[Collected data]
===============
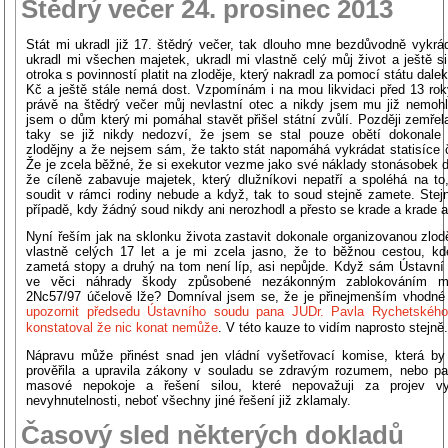
Štědrý večer 24. prosinec 2013
Stát mi ukradl již 17. štědrý večer, tak dlouho mne bezdůvodně vykrád
ukradl mi všechen majetek, ukradl mi vlastně celý můj život a ještě s
otroka s povinností platit na zloděje, který nakradl za pomocí státu dale
Kč a ještě stále nemá dost. Vzpomínám i na mou likvidaci před 13 rok
právě na štědrý večer můj nevlastní otec a nikdy jsem mu již nemohl 
jsem o dům který mi pomáhal stavět přišel státní zvůlí. Později zemře
taky se již nikdy nedozví, že jsem se stal pouze obětí dokonale 
zlodějny a že nejsem sám, že takto stát napomáhá vykrádat statisíce či
Že je zcela běžné, že si exekutor vezme jako své náklady stonásobek d
že cíleně zabavuje majetek, který dlužníkovi nepatří a spoléhá na to
soudit v rámci rodiny nebude a když, tak to soud stejně zamete. Ste
případě, kdy žádný soud nikdy ani nerozhodl a přesto se krade a krade a
Nyní řeším jak na sklonku života zastavit dokonale organizovanou zlod
vlastně celých 17 let a je mi zcela jasno, že to běžnou cestou, k
zametá stopy a druhý na tom není líp, asi nepůjde. Když sám Ústavní
ve věci náhrady škody způsobené nezákonným zablokováním m
2Nc57/97 účelově lže? Domníval jsem se, že je přinejmenším vhodné 
upozornit předsedu Ústavního soudu pana JUDr. Pavla Rychetského,
konstatoval že nic konat nemůže
. V této kauze to vidím naprosto stejně
Nápravu může přinést snad jen vládní vyšetřovací komise, která by 
prověřila a upravila zákony v souladu se zdravým rozumem, nebo pa
masové nepokoje a řešení silou, které nepovažuji za projev vys
nevyhnutelnosti, neboť všechny jiné řešení již zklamaly.
Časový sled některých dokladů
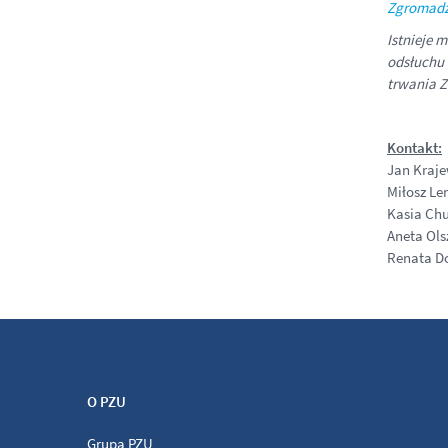
Zgromadz
Istnieje 
odsłuchu 
trwania Z
Kontakt:
Jan Krajew
Miłosz Le
Kasia Chu
Aneta Ols
Renata Do
O PZU
Grupa PZU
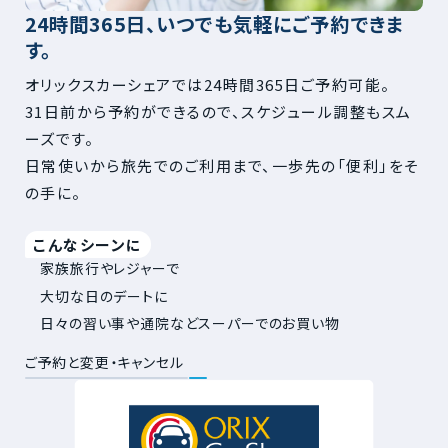
24時間365日、いつでも気軽にご予約できま
す。
オリックスカーシェアでは24時間365日ご予約可能。
31日前から予約ができるので、スケジュール調整もスム
ーズです。
日常使いから旅先でのご利用まで、一歩先の「便利」をそ
の手に。
こんなシーンに
家族旅行やレジャーで
大切な日のデートに
日々の習い事や通院などスーパーでのお買い物
ご予約と変更・キャンセル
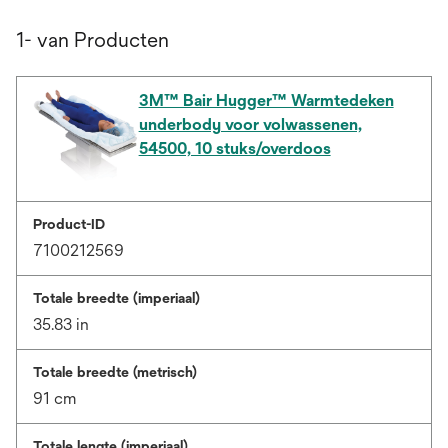
1- van Producten
3M™ Bair Hugger™ Warmtedeken
underbody voor volwassenen,
54500, 10 stuks/overdoos
Product-ID
7100212569
Totale breedte (imperiaal)
35.83 in
Totale breedte (metrisch)
91 cm
Totale lengte (imperiaal)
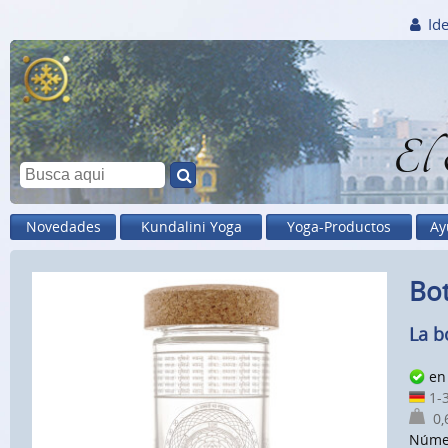
Ide
El
Novedades
Kundalini Yoga
Yoga-Productos
Ay
Bot
La b
en 
1-3
0,6
Núme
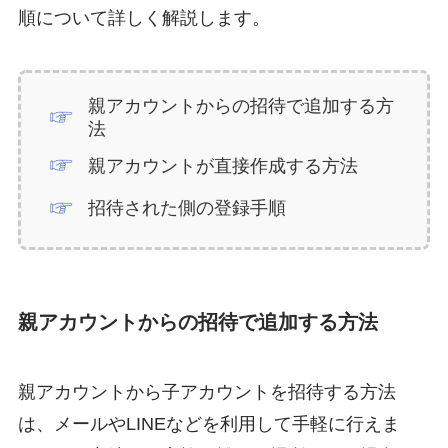
順について詳しく解説します。
親アカウントからの招待で追加する方
法
親アカウントが直接作成する方法
招待された側の登録手順
親アカウントからの招待で追加する方法
親アカウントから子アカウントを招待する方法
は、メールやLINEなどを利用して手軽に行えま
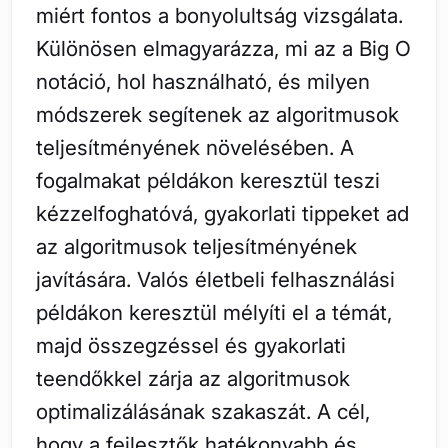
miért fontos a bonyolultság vizsgálata.
Különösen elmagyarázza, mi az a Big O
notáció, hol használható, és milyen
módszerek segítenek az algoritmusok
teljesítményének növelésében. A
fogalmakat példákon keresztül teszi
kézzelfoghatóvá, gyakorlati tippeket ad
az algoritmusok teljesítményének
javítására. Valós életbeli felhasználási
példákon keresztül mélyíti el a témát,
majd összegzéssel és gyakorlati
teendőkkel zárja az algoritmusok
optimalizálásának szakaszát. A cél,
hogy a fejlesztők hatékonyabb és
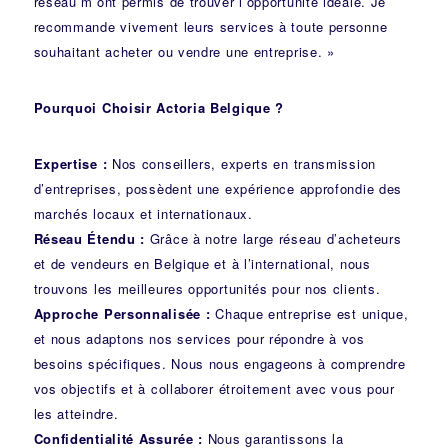
réseau m’ont permis de trouver l’opportunité idéale. Je
recommande vivement leurs services à toute personne
souhaitant acheter ou vendre une entreprise. »
Pourquoi Choisir Actoria Belgique ?
Expertise :
Nos conseillers, experts en transmission
d’entreprises, possèdent une expérience approfondie des
marchés locaux et internationaux.
Réseau Étendu :
Grâce à notre large réseau d’acheteurs
et de vendeurs en Belgique et à l’international, nous
trouvons les meilleures opportunités pour nos clients.
Approche Personnalisée :
Chaque entreprise est unique,
et nous adaptons nos services pour répondre à vos
besoins spécifiques. Nous nous engageons à comprendre
vos objectifs et à collaborer étroitement avec vous pour
les atteindre.
Confidentialité Assurée :
Nous garantissons la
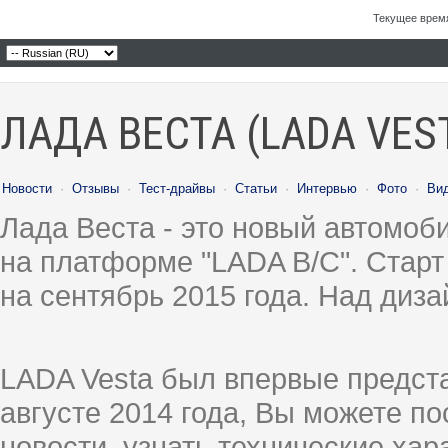
Текущее врем
ЛАДА ВЕСТА (LADA VES
Новости
·
Отзывы
·
Тест-драйвы
·
Статьи
·
Интервью
·
Фото
·
Ви
Лада Веста - это новый автомо
на платформе "LADA B/C". Старт
на сентябрь 2015 года. Над диз
LADA Vesta был впервые предст
августе 2014 года, Вы можете п
новости, узнать технические ха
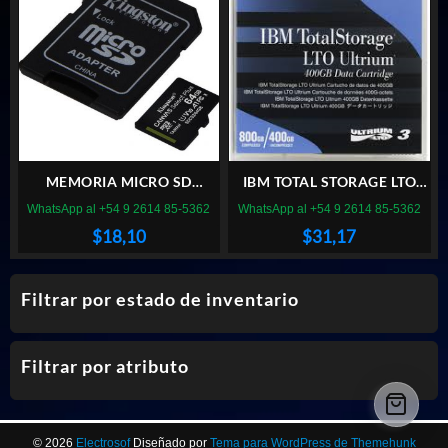
MEMORIA MICRO SD
IBM TOTAL STORAGE LTO
KINGSTON 64GB CANVAS
ULTRIUM 400GB DATA
WhatsApp al +54 9 2614 85-5362
WhatsApp al +54 9 2614 85-5362
SELECT PLUS
CARTRIDGE
$
18,10
$
31,17
Filtrar por estado de inventario
Filtrar por atributo
© 2026
Electrosof
Diseñado por
Tema para WordPress de Themehunk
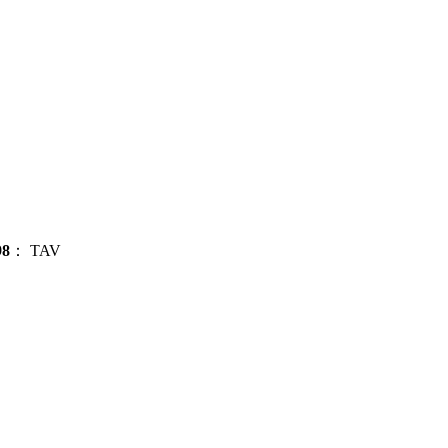
98
：
TAV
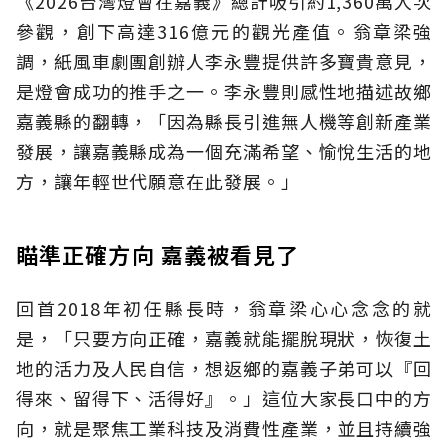
《2026台灣燈會在嘉義》總計吸引約1,360萬人次
參觀，創下高達316億元的觀光產值。翁章梁強
調，紙風車劇團創辦人李永豐提供許多寶貴意見，
是燈會成功的推手之一。李永豐則感性地描述故鄉
嘉義縣的翻轉，「因為縣長引進無人機等創新產業
發展，讓嘉義縣成為一個充滿希望、愉悅生活的地
方，讓年輕世代願意在此發展。」
瞄準正確方向 嘉義被看見了
回首2018年初任縣長時，翁章梁心心念念的就
是，「只要方向正確，嘉義就能擺脫現狀，恢復土
地的活力及人民自信，想返鄉的嘉義子弟可以『回
得來、留得下、活得好』。」這位大家長口中的方
向，就是聚焦工業科技及消費性產業，並且持續強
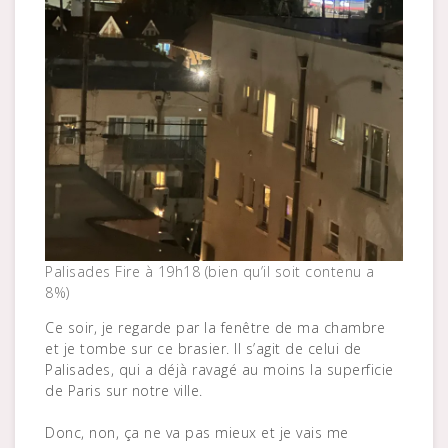
Palisades Fire à 19h18 (bien qu’il soit contenu a
8%)
Ce soir, je regarde par la fenêtre de ma chambre
et je tombe sur ce brasier. Il s’agit de celui de
Palisades, qui a déjà ravagé au moins la superficie
de Paris sur notre ville.
Donc, non, ça ne va pas mieux et je vais me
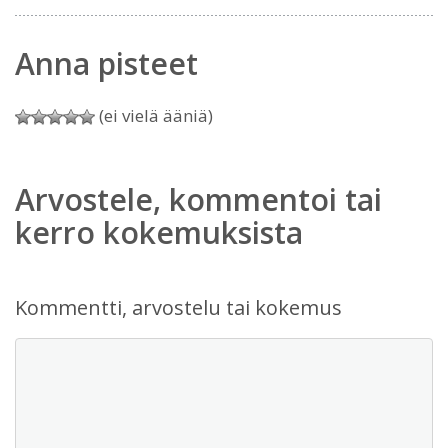
Anna pisteet
(ei vielä ääniä)
Arvostele, kommentoi tai
kerro kokemuksista
Kommentti, arvostelu tai kokemus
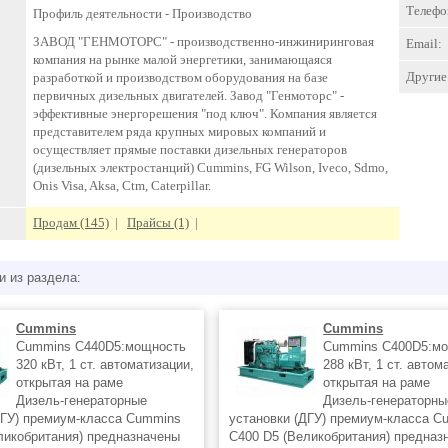
Телефо
Профиль деятельности -
Производство
ЗАВОД "ГЕНМОТОРС" - производственно-инжиниринговая
Email:
компания на рынке малой энергетики, занимающаяся
Другие 
разработкой и производством оборудования на базе
первичных дизельных двигателей. Завод "Генмоторс" -
эффективные энергорешения "под ключ". Компания является
представителем ряда крупных мировых компаний и
осуществляет прямые поставки дизельных генераторов
(дизельных электростанций) Cummins, FG Wilson, Iveco, Sdmo,
Onis Visa, Aksa, Ctm, Caterpillar.
Продам (145)
|
Прайсы (1)
|
и из раздела:
Cummins
Cummins
Cummins C440D5:мощность
Cummins C400D5:м
320 кВт, 1 ст. автоматизации,
288 кВт, 1 ст. автом
открытая на раме
открытая на раме
Дизель-генераторные
Дизель-генераторны
ДГУ) премиум-класса Cummins
установки (ДГУ) премиум-класса C
ликобритания) предназначены
C400 D5 (Великобритания) предназ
===============
_WORK TO COMPLETE_.
Swap "Тест-драйвы" for "Обзоры" in the lines from the one with "Текущее врем" up to and including the one with "новости, узнать технические ха". Write out only those lines, leaving everything else in them unchanged.

_OUTPUT_.
Текущее врем
ЛАДА ВЕСТА (LADA VES
Новости
·
Отзывы
·
Обзоры
·
Статьи
·
Интервью
·
Фото
·
Ви
Лада Веста - это новый автомо
на платформе "LADA B/C". Старт
на сентябрь 2015 года. Над диз
LADA Vesta был впервые предст
августе 2014 года, Вы можете п
новости, узнать технические ха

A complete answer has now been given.